Wednesday, March 22, 2017
Yesterday, the Supreme Court ruled (6-2) in NLRB v. SW General. The Court held that once President Obama nominated Lafe Solomon to be the NLRB's General Counsel, he could no longer serve in his current capacity as Acting General Counsel. This is because of a provision in the Federal Vacancies Act which says that someone can only serve in an acting capacity for a covered position if they served as first assistant to that position for at least 90 days in the previous year. Because Solomon was the Acting GC--not its first assistant--when nominated, he could not continue as Acting GC.
The two dissenters (Sotomayor & Ginsburg) would have held that this provision applies only to individuals who are first appointed as acting officials--not, as was the case with Solomon, those who were already acting once nominated. In addition to a textualist argument, they stressed historical examples similar to what happened with Solomon as well as the history of the Federal Vacancies Act, which was prompted by President Clinton's nomination of Bill Lan Lee to the DOJ's Department of Civil Rights. Scotusblog has a an informative description of the case.

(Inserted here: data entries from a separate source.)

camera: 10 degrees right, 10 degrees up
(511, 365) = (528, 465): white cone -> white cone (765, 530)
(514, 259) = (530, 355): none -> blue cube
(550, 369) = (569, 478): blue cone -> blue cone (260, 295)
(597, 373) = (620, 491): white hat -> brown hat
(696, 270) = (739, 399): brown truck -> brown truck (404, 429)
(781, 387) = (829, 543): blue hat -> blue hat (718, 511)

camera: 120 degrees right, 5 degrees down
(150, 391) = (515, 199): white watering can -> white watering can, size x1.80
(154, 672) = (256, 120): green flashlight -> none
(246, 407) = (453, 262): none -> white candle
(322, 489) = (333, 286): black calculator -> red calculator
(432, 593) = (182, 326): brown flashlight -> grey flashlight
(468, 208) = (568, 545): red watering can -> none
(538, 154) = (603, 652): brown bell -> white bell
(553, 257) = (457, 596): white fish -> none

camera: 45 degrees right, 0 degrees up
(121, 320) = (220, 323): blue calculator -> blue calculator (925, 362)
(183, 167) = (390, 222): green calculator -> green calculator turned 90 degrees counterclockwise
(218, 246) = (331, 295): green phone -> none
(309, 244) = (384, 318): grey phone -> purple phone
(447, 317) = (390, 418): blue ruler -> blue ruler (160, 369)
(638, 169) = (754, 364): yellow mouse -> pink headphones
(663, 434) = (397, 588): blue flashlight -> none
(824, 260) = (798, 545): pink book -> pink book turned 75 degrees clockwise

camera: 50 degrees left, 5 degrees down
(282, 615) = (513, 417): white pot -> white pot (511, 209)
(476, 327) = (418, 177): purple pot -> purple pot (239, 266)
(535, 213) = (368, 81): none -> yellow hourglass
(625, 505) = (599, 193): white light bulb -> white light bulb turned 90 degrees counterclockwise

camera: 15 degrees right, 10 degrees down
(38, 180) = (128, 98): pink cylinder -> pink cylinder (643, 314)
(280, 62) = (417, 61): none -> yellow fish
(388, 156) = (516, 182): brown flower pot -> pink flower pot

Under the decision, once the President nominated Solomon, he became ineligible to serve as Acting GC. This begs the larger question: what to do about all of his actions during that time (Jan. 5, 2011-Nov. 4, 2013)? Unless I missed it in the decision, the Court doesn't say anything about the practical consequences of its decision. As a result, its probably best to consult the D.C. Circuit decision, which the Court affirmed. That case vacated an unfair labor practice charge. But what of all of the other functions of the GC's office? For instance the certification of elections? Theoretically, this could be an issue for a host of other actions. The D.C. Circuit noted that the NLRB could have, but didn't, argue that the ULP in SW General was made by a regional director acting upon a delegation of authority from Solomon. If challenged, I would expect the NLRB to raise that argument, at least with regard to non-ULP cases, and maybe those too. But the NLRB may not have to rely solely on this argument. At the end of the D.C. Circuit's decision, it emphasized what it saw as an important limiting feature of its decision:
Finally, we emphasize the narrowness of our decision. We hold that the former Acting General Counsel of the NLRB, Lafe Solomon, served in violation of the FVRA from January 5, 2011 to November 4, 2013. But this case is not Son of Noel Canning and we do not expect it to retroactively undermine a host of NLRB decisions. We address the FVRA objection in this case because the petitioner raised the issue in its exceptions to the ALJ decision as a defense to an ongoing enforcement proceeding. We doubt that an employer that failed to timely raise an FVRA objection—regardless whether enforcement proceedings are ongoing or concluded—will enjoy the same success. See 29 U.S.C. § 160(e); Andrade, 729 F.2d at 1499.
This caveat notwithstanding, I do expect parties to raise SW General to try to vacate orders. I think the D.C. Circuit is right that those arguments should not prevail, but I anticipate some extra work for the NLRB to litigate this issue for a while. Also, I'm curious how many parties raised an FVRA argument--any readers have any insight on this?